I BELIEVE that most of us who participated in the grand experiment at Nuremberg in bringing national leaders to the bar of justice for war crimes, crimes against humanity, and crimes against peace assumed that no one would ever again dare to perpetrate such crimes, at least on a large-scale basis. After all, as prosecutor Jackson predicted in his justly celebrated opening address on November 21, 1945, the crimes that were prosecuted at Nuremberg were “so calculated, so malignant, and so devastating that civilization cannot tolerate their being ignored, because it cannot survive their being repeated.”
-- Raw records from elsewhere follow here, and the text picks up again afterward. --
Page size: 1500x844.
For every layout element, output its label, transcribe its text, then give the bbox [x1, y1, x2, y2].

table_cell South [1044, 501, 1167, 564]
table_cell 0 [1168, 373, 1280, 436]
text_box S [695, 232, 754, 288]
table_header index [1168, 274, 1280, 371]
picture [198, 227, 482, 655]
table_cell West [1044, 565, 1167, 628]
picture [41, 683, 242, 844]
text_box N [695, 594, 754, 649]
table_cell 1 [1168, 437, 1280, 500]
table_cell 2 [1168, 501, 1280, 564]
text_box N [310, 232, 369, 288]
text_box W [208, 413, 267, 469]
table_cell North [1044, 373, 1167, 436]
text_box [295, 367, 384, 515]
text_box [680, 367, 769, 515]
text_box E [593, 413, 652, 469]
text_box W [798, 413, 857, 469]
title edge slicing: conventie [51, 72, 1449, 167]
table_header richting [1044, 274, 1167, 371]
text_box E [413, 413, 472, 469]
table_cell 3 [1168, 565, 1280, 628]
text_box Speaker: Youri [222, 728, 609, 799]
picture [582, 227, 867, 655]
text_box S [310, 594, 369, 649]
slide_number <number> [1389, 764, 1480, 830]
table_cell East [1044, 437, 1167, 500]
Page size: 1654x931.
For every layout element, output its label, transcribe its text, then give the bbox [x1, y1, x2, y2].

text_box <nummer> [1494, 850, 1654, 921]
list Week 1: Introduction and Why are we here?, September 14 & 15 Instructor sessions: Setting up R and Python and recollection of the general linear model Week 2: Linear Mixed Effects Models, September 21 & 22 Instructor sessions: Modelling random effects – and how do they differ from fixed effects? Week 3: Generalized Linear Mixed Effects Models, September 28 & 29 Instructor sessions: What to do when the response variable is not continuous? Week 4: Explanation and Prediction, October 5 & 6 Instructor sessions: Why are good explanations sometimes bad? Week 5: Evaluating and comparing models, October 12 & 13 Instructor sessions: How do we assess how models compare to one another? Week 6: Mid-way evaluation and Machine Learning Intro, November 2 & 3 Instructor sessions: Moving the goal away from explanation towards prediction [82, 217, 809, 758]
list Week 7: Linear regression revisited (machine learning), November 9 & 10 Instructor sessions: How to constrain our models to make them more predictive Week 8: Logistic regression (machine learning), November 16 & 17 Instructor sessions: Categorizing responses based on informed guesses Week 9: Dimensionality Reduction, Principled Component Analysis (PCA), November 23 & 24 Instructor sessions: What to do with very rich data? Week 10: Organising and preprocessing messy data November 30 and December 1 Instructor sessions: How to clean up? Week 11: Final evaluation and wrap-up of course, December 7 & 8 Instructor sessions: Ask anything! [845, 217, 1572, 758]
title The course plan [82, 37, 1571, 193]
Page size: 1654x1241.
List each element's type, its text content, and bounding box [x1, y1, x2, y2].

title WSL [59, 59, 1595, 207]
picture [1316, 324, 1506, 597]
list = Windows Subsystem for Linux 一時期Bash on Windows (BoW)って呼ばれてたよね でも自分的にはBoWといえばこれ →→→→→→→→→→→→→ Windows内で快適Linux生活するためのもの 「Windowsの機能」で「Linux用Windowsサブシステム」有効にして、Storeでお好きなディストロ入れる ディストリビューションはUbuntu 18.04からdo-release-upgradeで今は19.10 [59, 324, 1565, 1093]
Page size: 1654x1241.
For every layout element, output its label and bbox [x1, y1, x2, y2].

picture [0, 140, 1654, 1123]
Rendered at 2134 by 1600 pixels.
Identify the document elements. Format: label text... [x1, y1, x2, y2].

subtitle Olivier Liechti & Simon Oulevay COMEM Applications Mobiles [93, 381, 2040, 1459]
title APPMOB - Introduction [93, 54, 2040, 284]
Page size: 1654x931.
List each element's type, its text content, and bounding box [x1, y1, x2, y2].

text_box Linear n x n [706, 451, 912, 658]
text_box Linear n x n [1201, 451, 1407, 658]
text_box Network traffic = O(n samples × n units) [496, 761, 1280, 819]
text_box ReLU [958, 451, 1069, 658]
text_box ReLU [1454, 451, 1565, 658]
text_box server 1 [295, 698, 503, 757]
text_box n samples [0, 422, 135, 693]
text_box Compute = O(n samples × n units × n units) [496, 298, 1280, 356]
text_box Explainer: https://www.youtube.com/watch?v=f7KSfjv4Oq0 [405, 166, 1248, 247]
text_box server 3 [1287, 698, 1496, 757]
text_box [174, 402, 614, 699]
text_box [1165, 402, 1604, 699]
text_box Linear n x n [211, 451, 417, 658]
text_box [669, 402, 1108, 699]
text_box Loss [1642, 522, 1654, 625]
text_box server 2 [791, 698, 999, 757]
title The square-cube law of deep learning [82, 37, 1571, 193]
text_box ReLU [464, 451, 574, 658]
But repeated they have been. Even genocide, the so-called “crime of crimes,” has been repeated. Plainly, we overestimated the deterrent effect that the trial would have. Just as tragically, we greatly underestimated man’s continued propensity for evil. We simply could not have imagined that governments would perpetrate such crimes again or that groups would arise, such as ISIS and Boko Haram, that would not only commit atrocity crimes on a systematic basis but would openly boast of doing so, brazenly disseminating the proof of their atrocities to a vast worldwide audience.
GEORGE SAKHEIM, at left, in front of judges at Nuremberg Trial, 1946. The photo was signed by British and American judges. (Courtesy George Sakheim)
Fully 70 years have passed since the Allied Powers made good on their 1943 public warning to the perpetrators of “atrocities, massacres and cold-blooded mass executions” that “most assuredly the three Allied Powers will pursue them to the uttermost ends of the earth and will deliver them to their accusers in order that justice may be done.” Soon, there will be no remaining “Nurembergers” to teach the lessons that they learned firsthand at Nuremberg. There will be no one left who can read aloud from a diary in which he or she recorded that which must never be forgotten. But those lessons – especially that the propagation of hatred can produce murderous results and that no nation’s leaders can expect immunity when they criminally violate the bedrock precepts of civilization and humanity – must not, despite the passage of seven decades, be consigned solely to the history books.
In a world still plagued by the commission of mass atrocity crimes, they are, still, of literally life-and-death relevance to imperiled peoples across the globe.
The author was an interpreter at the International Military Tribunal in Nuremberg from October 1945 through April 1946. In a 2009, he was one of nine US World War II veterans awarded France’s highest decoration, as a Chevalier of the Order of the French Legion of Honor. A retired clinical psychologist, he and his wife reside in Gwynedd, Pennsylvania.